• _GIVEN TEXT_:
....

The diet in ordinary cases of measles does not require special care beyond that described under the section on Diet in Fever in General. The appetite is usually wanting in the prodromal and eruptive stages, and milk with farinaceous gruels answers every requirement. Thirst is prominent, and cool water or lemonade may be offered, or orange juice or unfermented grape juice in Vichy. Alcoholic stimulation is only needed if the patient is very feeble, or if severe complications arise. The resumption of a solid diet must be gradual, but it may begin as soon as the fever and catarrhal symptoms disappear.

When nursing or hand-fed infants have measles they should be fed somewhat oftener than usual, and must be given less food at each feeding. A child of eight or ten months of age should be fed on diluted milk like one two or three months younger. In this manner any existing catarrh of the stomach is less likely to cause serious indigestion and vomiting. It is particularly necessary to give water, and half an ounce should be offered at least every two hours, or oftener, while the infant is awake.

If there is much gastric irritation or catarrh, it may prove best to suspend milk feeding for a day or two and substitute meat juice or beef or mutton broth.


For mumps no special diet is required beyond the necessity of giving fluids or soft food while the swelling of the parotid glands and fever last. The suggestions for the dietetic treatment of tonsillitis apply to this disease. Anaemia is apt to be extreme during convalescence, and meats should therefore be plentifully supplied. Cod-liver oil is very appropriate in protracted convalescence.

....

• _TASKS TO CARRY OUT_:
(A) According to the text on diet in measles and mumps, how much water should an infant with measles be offered, and how often?
(B) From the text on diet in measles and mumps, set down word for word the stretch from "The diet in" through "catarrhal symptoms disappear.".

• _STORED DATA_:
....

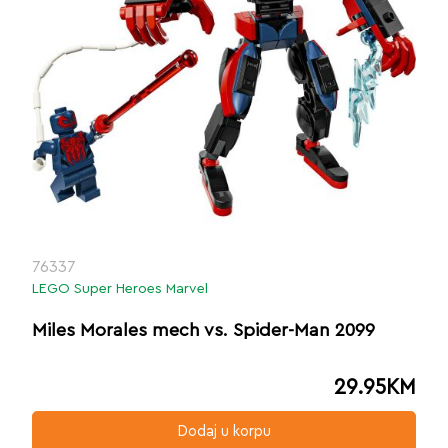
76337
LEGO Super Heroes Marvel
Miles Morales mech vs. Spider-Man 2099
29.95
KM
Dodaj u korpu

....

• _ANSWERS BY ITEM NUMBER_:
(A) Half an ounce at least every two hours, or oftener, while the infant is awake.

(B)
The diet in ordinary cases of measles does not require special care beyond that described under the section on Diet in Fever in General. The appetite is usually wanting in the prodromal and eruptive stages, and milk with farinaceous gruels answers every requirement. Thirst is prominent, and cool water or lemonade may be offered, or orange juice or unfermented grape juice in Vichy. Alcoholic stimulation is only needed if the patient is very feeble, or if severe complications arise. The resumption of a solid diet must be gradual, but it may begin as soon as the fever and catarrhal symptoms disappear.